As the largest city in the south full of culture, soul, and ever-expanding food scene, there’s plenty to explore in Atlanta. You’ll hit a little bit of everything with these 10 can’t miss things to do in this expansive city:

  1. Plan an afternoon to take in the Martin Luther King Jr. national historic site, which is a must-see attraction in Atlanta. 
  2. Take in the Georgia Aquarium, which is the largest indoor aquarium in the Western hemisphere with over 100,000 creatures. 
  3. Spend all day browsing big-name retailers and small local boutiques at the Ponce City Market. 
  4. Traipse through the Atlanta Botanical Garden, which is a 30-acre center with flowers, a 600-ft canopy walk footbridge and Japanese garden. 
  5. Celebrate the life and presidency of Georgia native Jimmy Carter in his 24,000 square foot presidential library and museum. Stop by the Coca-Cola museum next for a history of the brand and the soda industry itself.
  6. Stroll along the Atlanta Beltline, which is a former railway corridor that will eventually connect all 45 neighborhoods within the city. 

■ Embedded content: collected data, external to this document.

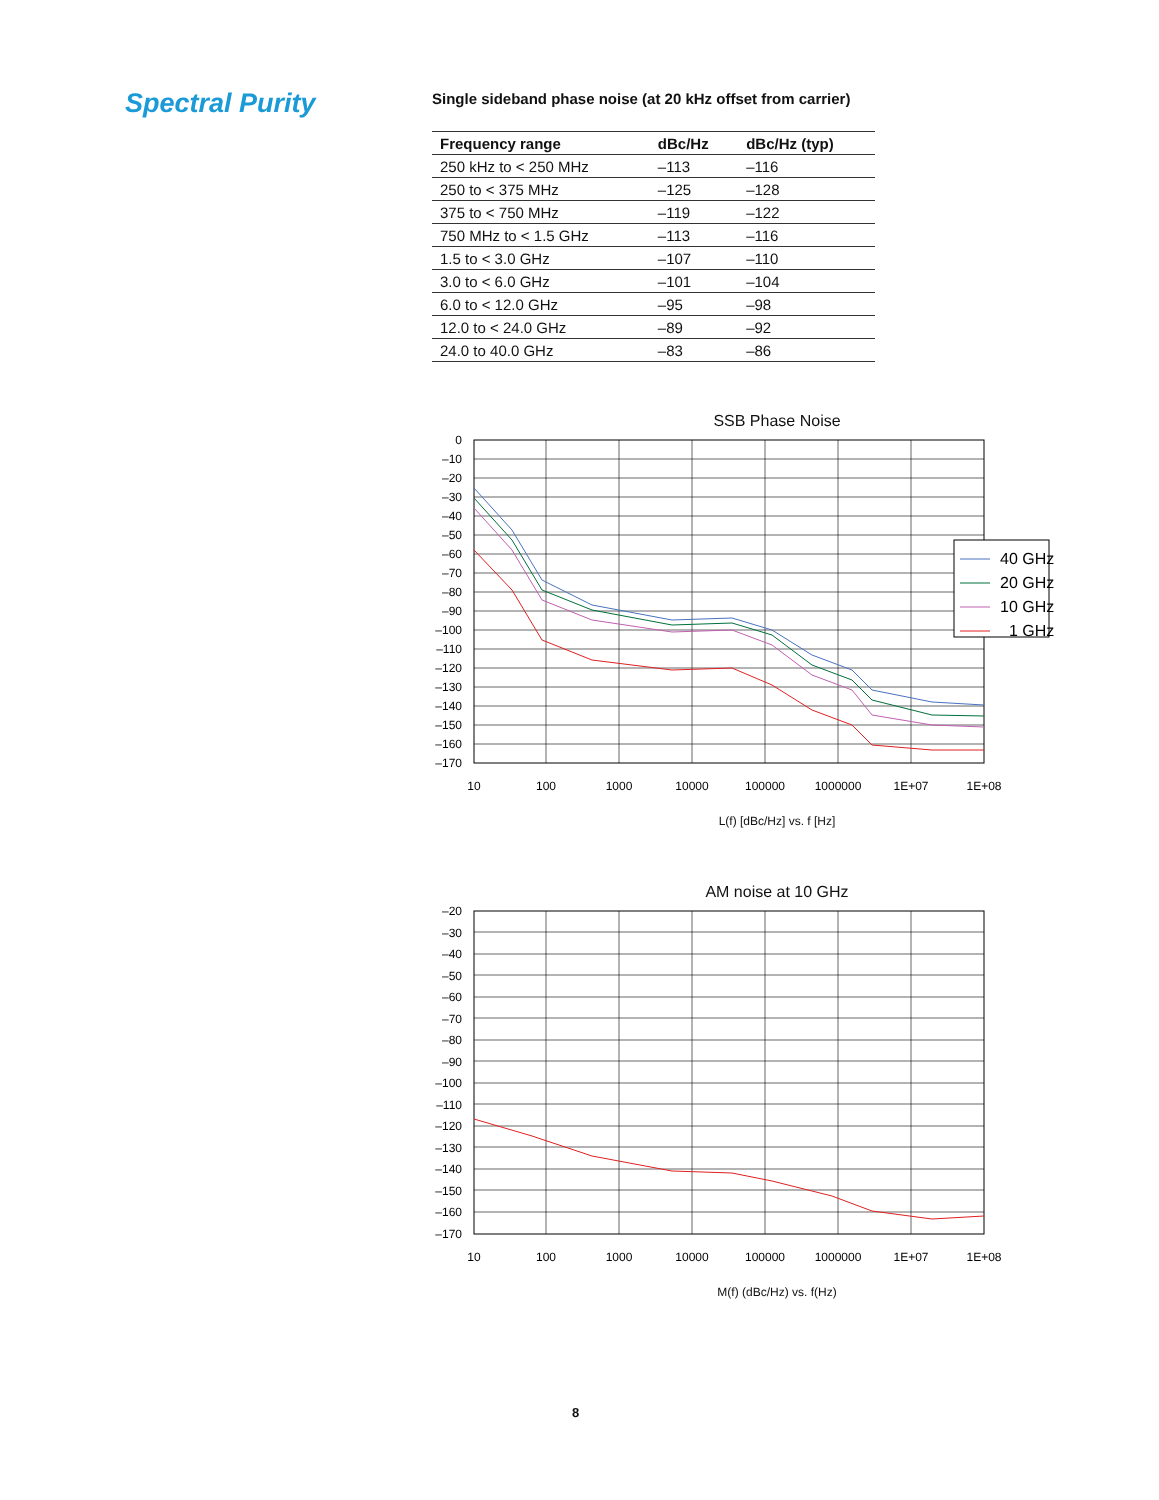Spectral Purity
Single sideband phase noise (at 20 kHz offset from carrier)
| Frequency range | dBc/Hz | dBc/Hz (typ) |
| --- | --- | --- |
| 250 kHz to < 250 MHz | –113 | –116 |
| 250 to < 375 MHz | –125 | –128 |
| 375 to < 750 MHz | –119 | –122 |
| 750 MHz to < 1.5 GHz | –113 | –116 |
| 1.5 to < 3.0 GHz | –107 | –110 |
| 3.0 to < 6.0 GHz | –101 | –104 |
| 6.0 to < 12.0 GHz | –95 | –98 |
| 12.0 to < 24.0 GHz | –89 | –92 |
| 24.0 to 40.0 GHz | –83 | –86 |
SSB Phase Noise
0
–10
–20
–30
–40
–50
–60
–70
–80
–90
–100
–110
–120
–130
–140
–150
–160
–170
40 GHz
20 GHz
10 GHz
1 GHz
10
100
1000
10000
100000
1000000
1E+07
1E+08
L(f) [dBc/Hz] vs. f [Hz]
AM noise at 10 GHz
–20
–30
–40
–50
–60
–70
–80
–90
–100
–110
–120
–130
–140
–150
–160
–170
10
100
1000
10000
100000
1000000
1E+07
1E+08
M(f) (dBc/Hz) vs. f(Hz)
8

  7. Eat from some of the most buzzed-about food makers and restaurateurs in Krog Street Market, a former cast-iron stove factory.  
  8. Catch a Falcons game at the Mercedes Benz Stadium (or “The Benz”) which is an architectural icon and home to a variety of events. 
  9. Have a picnic in the historic Oakland Cemetery and view the final resting place of some of the most noteworthy Atlanta residents.  
  10. Enjoy the weather at Piedmont Park, which is Atlanta’s version of Central Park. The lush greenery and calming waters are a refreshing respite from the bustling city.